[Saved data entries]

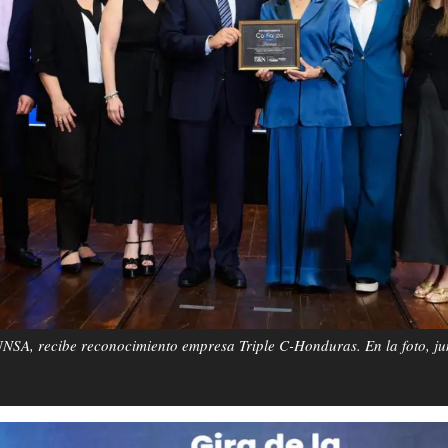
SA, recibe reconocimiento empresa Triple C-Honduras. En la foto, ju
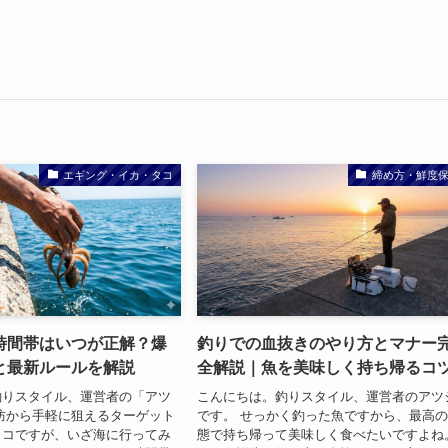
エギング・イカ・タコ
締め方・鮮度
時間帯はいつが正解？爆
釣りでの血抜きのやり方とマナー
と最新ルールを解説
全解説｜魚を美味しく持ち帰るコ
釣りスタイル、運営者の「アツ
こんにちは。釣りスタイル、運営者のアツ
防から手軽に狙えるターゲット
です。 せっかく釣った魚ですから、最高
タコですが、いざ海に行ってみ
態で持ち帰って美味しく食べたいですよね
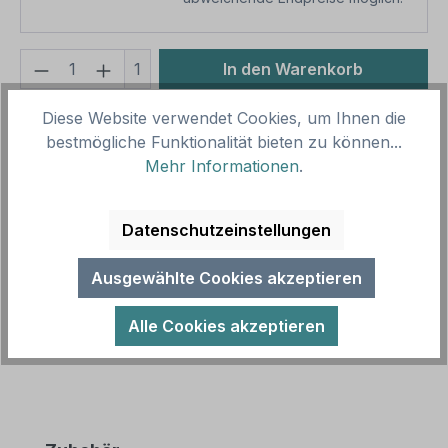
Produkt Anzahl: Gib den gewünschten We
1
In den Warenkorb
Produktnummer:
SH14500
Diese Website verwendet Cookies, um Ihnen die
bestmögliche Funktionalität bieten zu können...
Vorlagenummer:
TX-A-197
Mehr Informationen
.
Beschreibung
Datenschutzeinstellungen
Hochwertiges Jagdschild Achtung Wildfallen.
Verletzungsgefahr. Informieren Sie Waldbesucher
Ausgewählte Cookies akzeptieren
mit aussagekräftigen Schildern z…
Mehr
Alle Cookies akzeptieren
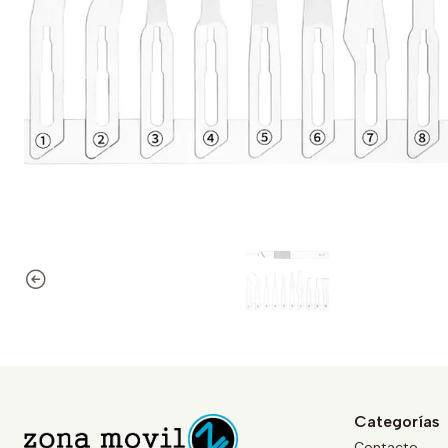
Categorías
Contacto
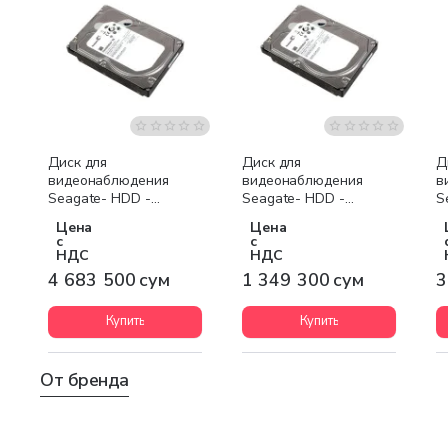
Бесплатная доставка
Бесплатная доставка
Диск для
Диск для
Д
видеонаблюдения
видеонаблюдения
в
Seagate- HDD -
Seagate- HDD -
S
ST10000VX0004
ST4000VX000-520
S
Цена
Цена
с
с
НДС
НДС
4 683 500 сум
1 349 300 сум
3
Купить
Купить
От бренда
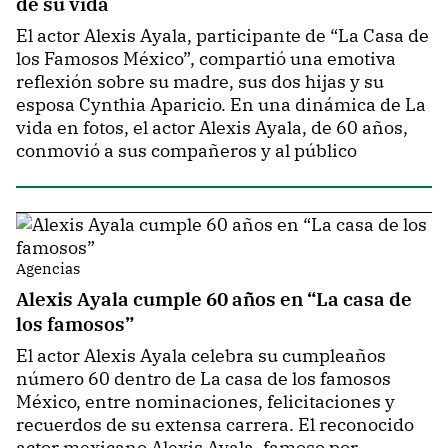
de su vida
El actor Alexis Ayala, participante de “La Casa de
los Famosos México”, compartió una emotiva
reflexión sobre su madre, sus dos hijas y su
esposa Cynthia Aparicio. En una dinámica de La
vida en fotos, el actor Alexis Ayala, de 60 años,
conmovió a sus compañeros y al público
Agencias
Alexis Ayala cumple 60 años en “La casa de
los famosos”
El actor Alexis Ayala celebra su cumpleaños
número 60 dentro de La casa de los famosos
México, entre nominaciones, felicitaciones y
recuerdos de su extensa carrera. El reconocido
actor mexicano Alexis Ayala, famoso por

→ **Job item**
Please copy out all of the text in the material above word for word, leaving out the picture markers.

→ **Task answer**
SA, recibe reconocimiento empresa Triple C-Honduras. En la foto, ju
エギング・イカ・タコ
締め方・鮮度
時間帯はいつが正解？爆
釣りでの血抜きのやり方とマナー
と最新ルールを解説
全解説｜魚を美味しく持ち帰るコ
釣りスタイル、運営者の「アツ
こんにちは。釣りスタイル、運営者のアツ
防から手軽に狙えるターゲット
です。 せっかく釣った魚ですから、最高
タコですが、いざ海に行ってみ
態で持ち帰って美味しく食べたいですよね
Produkt Anzahl: Gib den gewünschten We
1
In den Warenkorb
Produktnummer:
SH14500
Diese Website verwendet Cookies, um Ihnen die
bestmögliche Funktionalität bieten zu können...
Vorlagenummer:
TX-A-197
Mehr Informationen
.
Beschreibung
Datenschutzeinstellungen
Hochwertiges Jagdschild Achtung Wildfallen.
Verletzungsgefahr. Informieren Sie Waldbesucher
Ausgewählte Cookies akzeptieren
mit aussagekräftigen Schildern z…
Mehr
Alle Cookies akzeptieren
Categorías
Contacto
Бесплатная доставка
Бесплатная доставка
Диск для
Диск для
Д
видеонаблюдения
видеонаблюдения
в
Seagate- HDD -
Seagate- HDD -
S
ST10000VX0004
ST4000VX000-520
S
Цена
Цена
с
с
НДС
НДС
4 683 500 сум
1 349 300 сум
3
Купить
Купить
От бренда
de su vida
El actor Alexis Ayala, participante de “La Casa de
los Famosos México”, compartió una emotiva
reflexión sobre su madre, sus dos hijas y su
esposa Cynthia Aparicio. En una dinámica de La
vida en fotos, el actor Alexis Ayala, de 60 años,
conmovió a sus compañeros y al público
Agencias
Alexis Ayala cumple 60 años en “La casa de
los famosos”
El actor Alexis Ayala celebra su cumpleaños
número 60 dentro de La casa de los famosos
México, entre nominaciones, felicitaciones y
recuerdos de su extensa carrera. El reconocido
actor mexicano Alexis Ayala, famoso por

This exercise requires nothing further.